Les organisations qui se lancent dans un trajet d'amélioration continue le font souvent au départ, pour une raison externe, un donateur qui exige des garanties de bonne gestion, par exemple. L'idée sous-jacente est que si tout le secteur se professionnalise, la confiance et le soutien de l'opinion publique pour la coopération au développement suivront. Mais les organisations découvrent ensuite que cette « obligation externe » a aussi des effets bénéfiques en interne, avec leurs propres clients : la gestion de la qualité apporte un cadre de réflexion, des pistes d'amélioration, avec à la clef, de meilleurs résultats. Transparence et redevabilité riment alors avec apprentissage.
Nord ou Sud, une même démarche pour de meilleurs résultats de développement
Un des points forts de la conférence, qui a rassemblé plus de 200 participants, a été de donner la parole à un grand nombre d'acteurs venus témoigner de leur expérience en Belgique, au Rwanda (témoignages de Judith Katabarwa et d'Anne-Marie Schreven, NCBS et CTB) ou encore au Zimbabwe (Mqaphelisi Sibanda et Eric Vanderwegen VVOB). Des panels de représentants du monde académique, privé, institutionnel ont permis d'élargir le débat et de lui offrir d'autres perspectives, chaque panel se concluant par une question posée au public et à laquelle il pouvait réagir directement par SMS ou tweet (#QualDev14), pour plus d'interactivité. Des expériences diverses, il ressort un même besoin de se remettre en question, d'être plus à l'écoute de ses clients, bref, de mieux faire.

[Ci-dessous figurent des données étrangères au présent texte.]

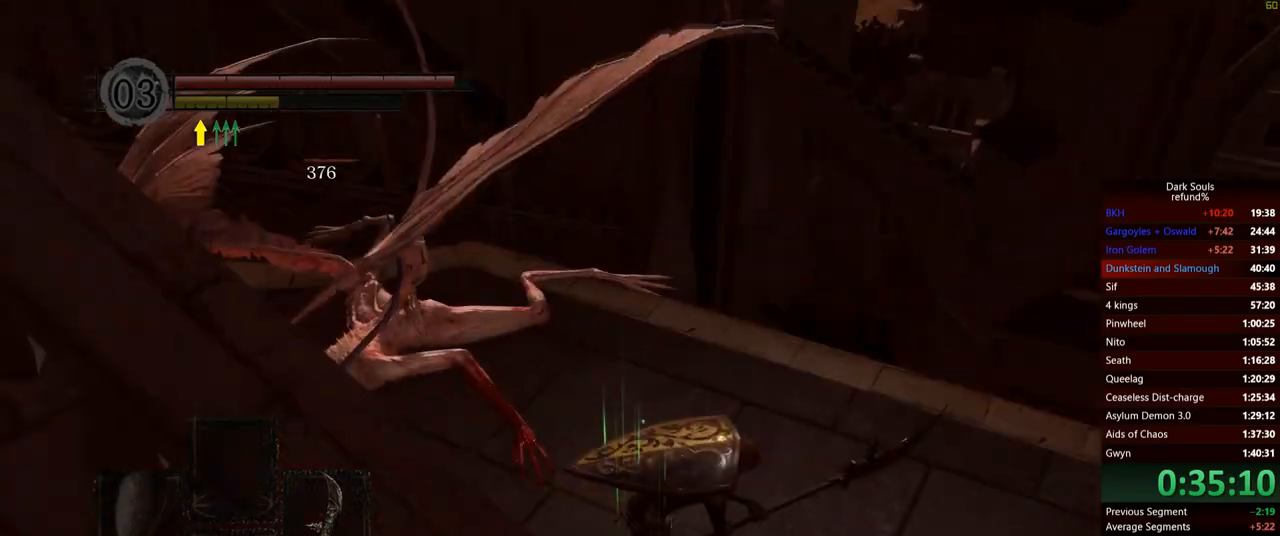
{"buttons": [], "left_stick": "up-right", "right_stick": "center", "events": [[66, "left_stick", "right"], [200, "left_stick", "up-right"]]}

La gestion de la qualité , un équilibre à trouver
Si la plus grande partie de l'auditoire s'accorde sur la nécessité de formaliser la démarche qualité, certains se questionnent sur le danger de trop se centrer sur son propre fonctionnement, au détriment d'une redevabilité mutuelle. Les questionnaires de satisfaction des clients, s'ils ne sont pas encore pratique courante dans les organisations présentes, ont permis à Solidarité Socialiste et SOS Faim d'améliorer leurs relations avec leurs partenaires. Mais certains s'interrogent sur l'utilité de telles enquêtes dans la mesure où souvent, les évaluations ne sont pas suffisamment prises en compte pour changer. Sarah Mistry de Bond UK se demande si la démarche EFQM peut encore fonctionner quand il est question de transformer son organisation, de la repenser radicalement, dans un contexte où le rôle des ONG du Nord doit évoluer. Elle s'interroge aussi sur la voix des bénéficiaires : est-elle suffisamment entendue ? Cette préoccupation en rejoint une autre présente dans l'auditoire : où sont « les gens » dans EFQM ?

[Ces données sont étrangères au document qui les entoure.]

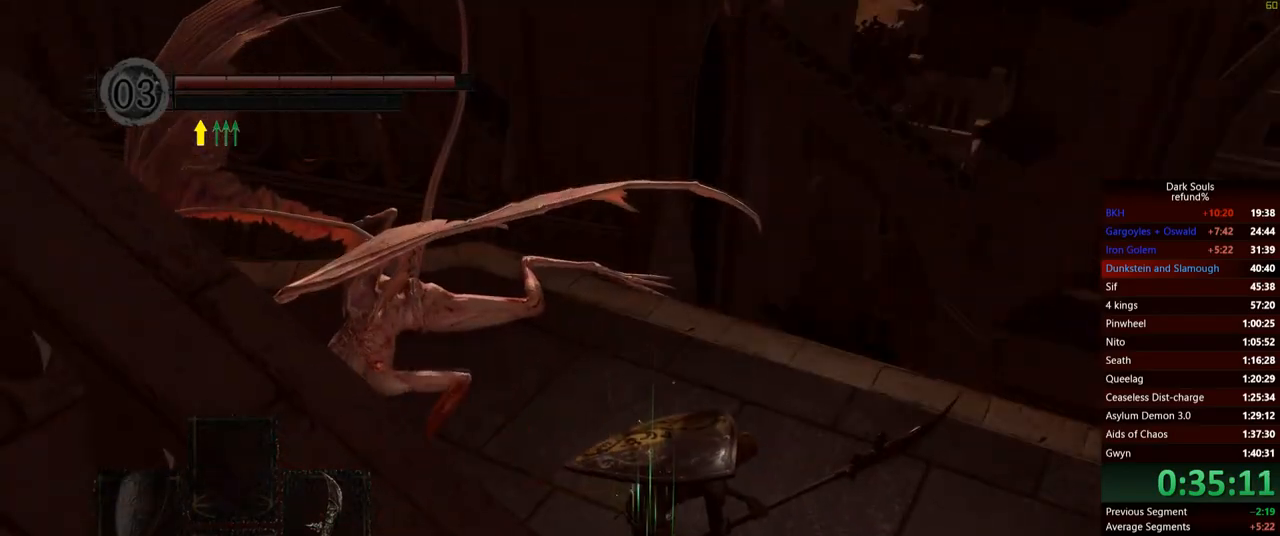
{"buttons": [], "left_stick": "up", "right_stick": "center", "events": [[67, "right_stick", "down-left"], [250, "right_stick", "center"], [484, "left_stick", "up"]]}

Rapport qualité-prix versus flexibilité
On le comprend, la voie vers l'excellence pose des questions. Le fameux « rapport qualité-prix » qui revient de plus en plus souvent dans les discours des décideurs est-il compatible avec la flexibilité que requièrent les interventions dans le Sud ? Les organisations se lancent dans des démarches d'amélioration pour proposer des produits ou des services plus efficients et montrer les résultats atteints. Pourtant, dans les contextes très complexes où elles opèrent parfois (la RDC en est un exemple), quelle est la valeur de ce critère ? Comment rester flexible dans une démarche qualité ? Et comment faire en sorte que tous les échelons de la chaîne (organisations du Nord – partenaires du Sud) s'approprient la même démarche ? Le débat est ouvert.
Rester pragmatique
Dans sa conclusion, Carl Michiels (CTB) partage l'expérience de l'Agence belge de développement qui a entamé son parcours Qualité il y a plus de sept ans. CAF, EFQM, ISO, peu importe le cadre, l'important est la démarche. Et pour faire en sorte que tous les collaborateurs d'une organisation y adhèrent et que la qualité vive en interne, il ne faut pas être dogmatique. Dans le monde actuel de la coopération au développement, en phase de changement fondamental, qui voit l'apparition de nouveaux acteurs compétitifs, seule la qualité fera la différence. Et les organisations qui adopteront une approche pragmatique, conforme à leurs besoins , seront les mieux positionnées.